Adam Charles Harbinson
Adam Charles Harbinson is the Principal of Middleton International School. Hailing from the UK, his extensive experience in education and leadership has seen him across schools in the UK and China. Adam also holds a Degree in Astrophysics from UCL! He enjoys and tries to find time for tinkering with, adapting and learning new experiments and investigations. He firmly believes that at the heart of learning should be the thrill of discovery.
In modern education, it is common to hear talk of helping students to develop ‘soft’ skills and traits. There are countless frameworks promoted by educators and by those with a stake in education (even HSBC Bank has weighed in through a collaboration with the British Council). There is often a large overlap in the skills being espoused within these frameworks. Commonly featured, for example, would be: critical thinking, digital literacy, leadership skills, meta-cognition and communication. Unfortunately, several recent studies seem to show that these frameworks rarely do more than identify and define a set of desirable skills. That does often make it difficult for schools to meaningfully provide opportunities for students to develop them. Schools rightly focus a large amount of time integrating opportunities to develop them in the classroom. However, one strategy that potentially deserves more examination is the educational excursion.
Obviously, they are always a source of excitement; whether it is a day-trip to the science museum or a residential trip abroad, the change to routine is significant enough to cause a stir. We can all remember one that we enjoyed, even as adults. For example, I can remember undertaking the German exchange trip as a student in grade 8. At first thought, the things I remember are enjoying the time spent with my friends, in a new environment, getting to know my exchange partner and feeling embarrassed at my relatively poor German speaking compared with the English speaking skills possessed by my exchange partner and his family.

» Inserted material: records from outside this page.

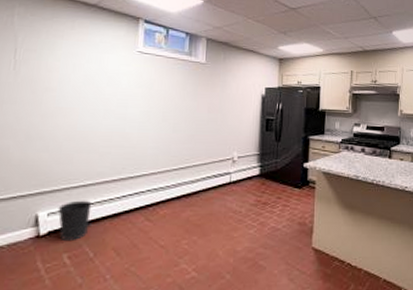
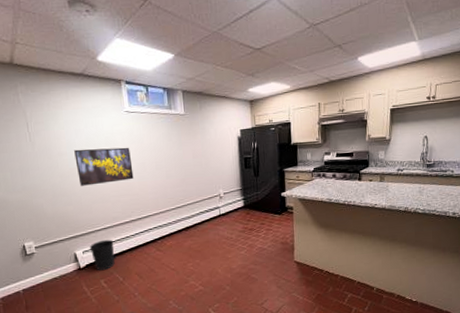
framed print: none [64,86,135,131] -> present [74,147,134,186]

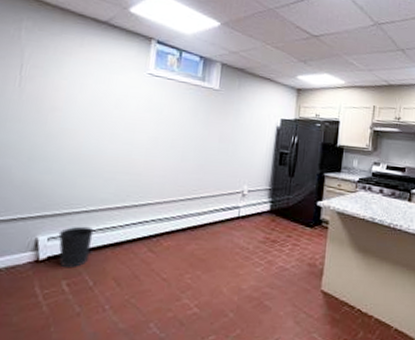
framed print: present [74,147,134,186] -> none [68,106,144,156]

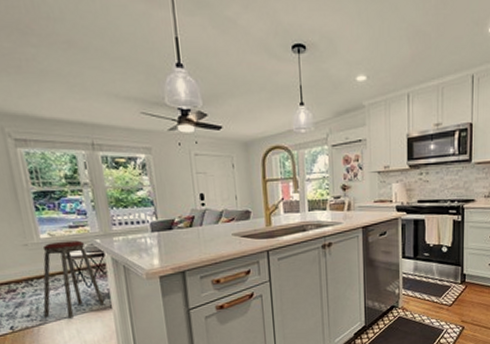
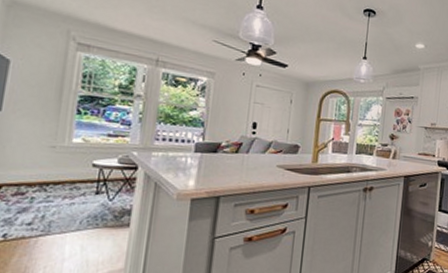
music stool: present [42,240,106,318] -> none [49,148,124,232]

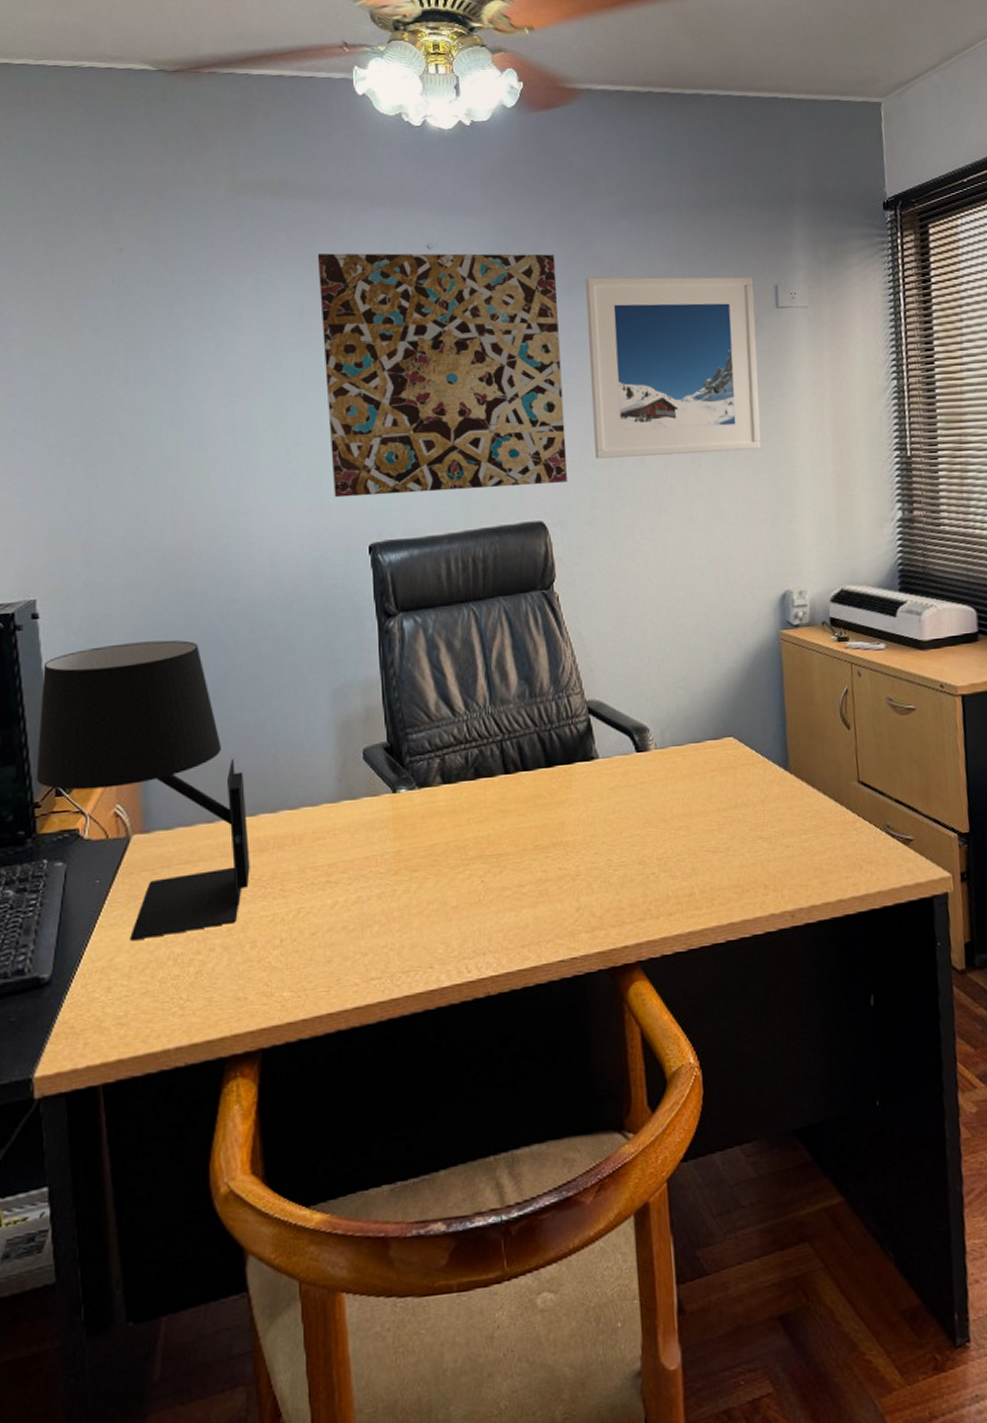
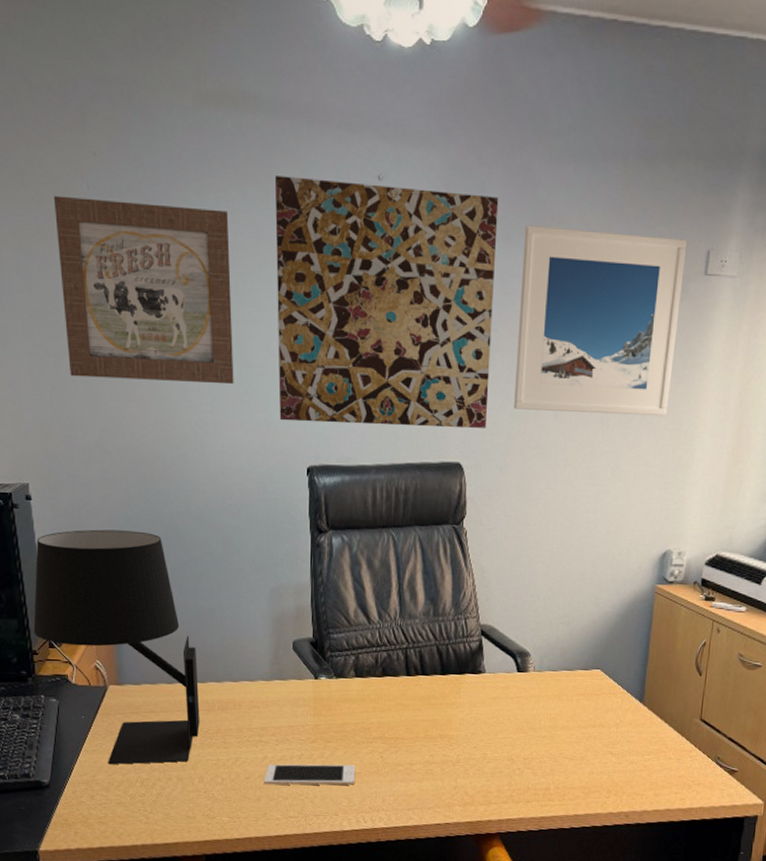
wall art: none [74,291,281,475] -> present [53,195,234,385]
cell phone: none [334,897,452,940] -> present [263,764,356,786]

But thinking a little harder about it, there was much more going on. By virtue of being a little older than some of my peers on the trip, I had assumed a leadership role within my peer group and was experiencing a small degree of responsibility; I was using my, still fledgling, language skills in unforeseen circumstances, in a real-world context; and, given this was an international trip, we were exposed to a culture with some different social views. You may read this and roll your eyes at being told that Germany (a country in the continent of Europe) and England (another country in the continent of Europe) are substantially different; or perhaps at the idea that a 14 year-old was in any significant way responsible for other 14 year-olds, when there will have been parents and teachers present. You might even be wondering why we needed to go all the way to Germany to achieve this. In each case, to do so would be to miss the point. These trips are not for thrusting students into difficult or complex situations to fend for themselves, they represent the beginnings for new skills and mindsets emerging. Similarly, Germany may well share similarities to the UK, but, for some, it represented their first time in another country and their first opportunities to experience cultures and societies that differ from their own. We all have to start somewhere, after all.
On such excursions, our students derive confidence from seeing that they can succeed in a new context. What is more, they bring this confidence back with them and apply it in further new contexts too. Over time, and with further opportunity, this confidence becomes the foundation for them taking risks in their learning; and it manifests as grit and determination not to give up at the first sign of difficulty. It may also be the first time they are required to be responsible for themselves. Something as simple as ensuring you have enough clothing to last the week and being responsible for monitoring this during the excursion itself is a useful building-block for being responsible in other ways. And when they experience success in managing that, again, it fosters confidence in becoming responsible in other areas of their lives. Even if it is not the first time they have had to pack their own bags, just the act of doing it in a fresh situation helps to build-up generalized confidence in being responsible.
As much as we try to provide such opportunities at school, these excursions provide valuable new contexts for them that we would otherwise be unable to reproduce. They are often authentic in a way that is difficult to reproduce in the classroom. Thinking back to the German exchange again, the situations and conversations I found myself in were a blend of some things for which I was prepared and many for which I was not. But in each, I had to use what I knew to succeed in those situations; the most taxing one being a conversation with a police officer, attempting to explain why my foolish friend had just tried to cross the autobahn.
So, for our students to get the most out of educational excursions, these ideas (not about the autobahn) should be very-much in the front of our minds when planning for them; and in this way, planful alignment with school values and practices can result in very powerful experiences that create great development of 21st century skills. At Middleton, that is exactly what we have at the fore-front of our minds when we are looking for a suitable venue, speaking with a co-operative partner or auditing the different activities available; how does this align with our school values and how it creates opportunities to practice the skills and display the values that we think are important.